**TASK TO CARRY OUT**:
Find each line of the entries with the string "Right", please, and copy it.
-- -- --
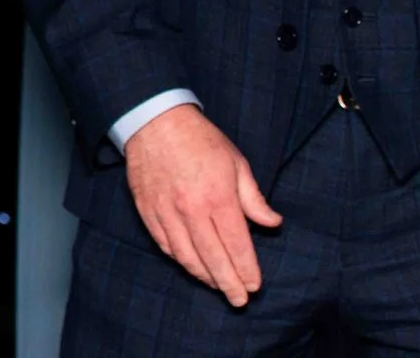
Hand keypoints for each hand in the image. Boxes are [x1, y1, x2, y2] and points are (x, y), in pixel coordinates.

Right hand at [123, 104, 282, 306]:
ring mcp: (166, 211)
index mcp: (217, 197)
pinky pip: (164, 244)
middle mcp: (191, 209)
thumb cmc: (200, 140)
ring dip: (203, 276)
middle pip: (212, 258)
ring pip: (186, 257)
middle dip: (228, 283)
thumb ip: (254, 198)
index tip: (254, 286)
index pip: (236, 245)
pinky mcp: (147, 209)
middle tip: (239, 300)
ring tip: (217, 286)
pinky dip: (179, 260)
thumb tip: (273, 224)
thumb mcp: (236, 162)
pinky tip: (191, 265)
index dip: (247, 270)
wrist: (154, 120)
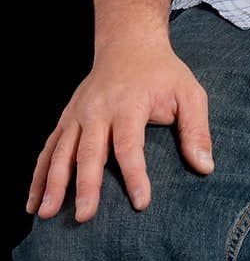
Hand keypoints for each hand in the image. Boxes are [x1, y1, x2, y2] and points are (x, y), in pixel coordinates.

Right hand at [25, 38, 214, 223]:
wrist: (129, 43)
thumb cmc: (162, 73)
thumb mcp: (189, 92)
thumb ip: (197, 129)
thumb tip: (206, 167)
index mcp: (129, 103)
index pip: (130, 143)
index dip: (135, 174)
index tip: (141, 202)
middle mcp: (98, 109)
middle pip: (89, 151)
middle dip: (86, 185)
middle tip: (84, 217)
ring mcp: (78, 113)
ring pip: (61, 152)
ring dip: (52, 183)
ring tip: (45, 214)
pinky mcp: (66, 119)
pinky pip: (48, 149)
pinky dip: (38, 175)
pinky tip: (33, 202)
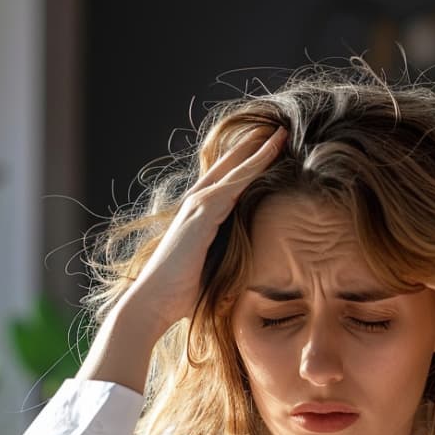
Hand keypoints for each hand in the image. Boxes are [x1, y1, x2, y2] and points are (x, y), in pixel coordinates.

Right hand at [78, 125, 285, 392]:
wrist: (153, 304)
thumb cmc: (181, 297)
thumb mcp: (213, 273)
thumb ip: (230, 262)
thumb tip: (256, 272)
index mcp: (199, 218)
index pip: (227, 185)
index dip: (247, 167)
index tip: (270, 151)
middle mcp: (196, 207)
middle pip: (229, 169)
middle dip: (253, 149)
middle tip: (278, 130)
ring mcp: (197, 209)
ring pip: (233, 173)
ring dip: (257, 153)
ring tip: (280, 135)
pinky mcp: (200, 217)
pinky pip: (231, 188)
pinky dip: (249, 171)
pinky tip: (266, 157)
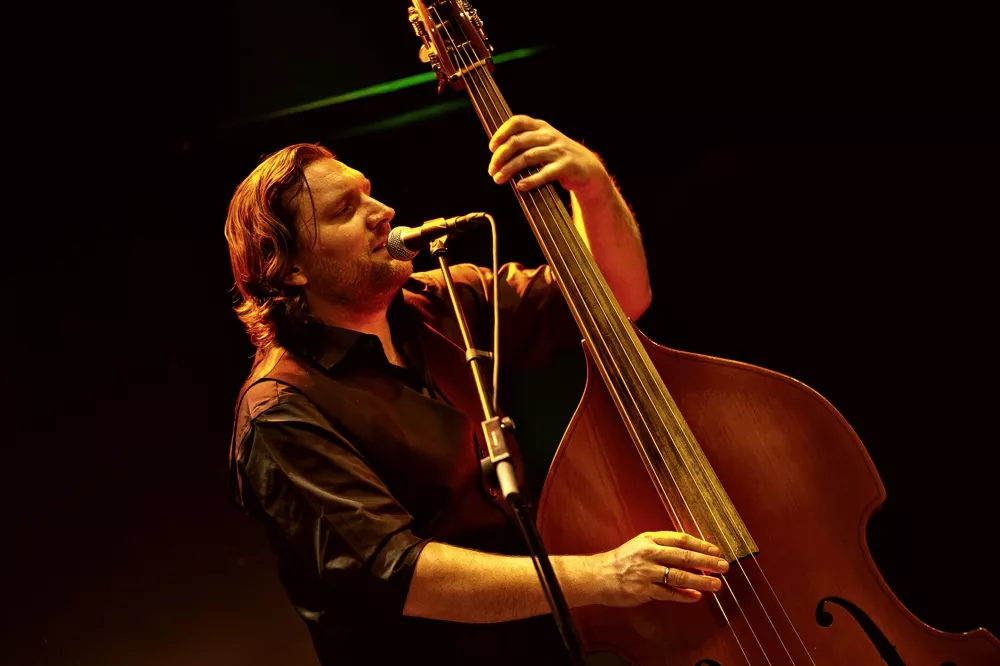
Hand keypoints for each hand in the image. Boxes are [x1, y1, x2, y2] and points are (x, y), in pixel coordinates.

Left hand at [487, 115, 607, 197]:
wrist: (588, 168)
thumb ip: (524, 143)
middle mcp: (549, 136)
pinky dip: (530, 180)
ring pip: (527, 157)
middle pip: (518, 141)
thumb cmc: (558, 156)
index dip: (501, 133)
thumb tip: (496, 153)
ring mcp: (558, 150)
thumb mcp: (544, 143)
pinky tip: (520, 186)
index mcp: (541, 127)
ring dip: (510, 169)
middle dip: (500, 156)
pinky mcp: (565, 166)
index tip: (491, 148)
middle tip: (491, 170)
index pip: (518, 121)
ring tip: (499, 179)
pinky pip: (545, 173)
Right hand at [592, 531, 728, 605]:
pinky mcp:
-- -- --
**WRITTEN ANSWER**:
Right hand at [123, 104, 282, 306]:
Right hand at [25, 38, 214, 223]:
Right hand at [78, 125, 285, 392]:
Right hand at [592, 531, 728, 605]:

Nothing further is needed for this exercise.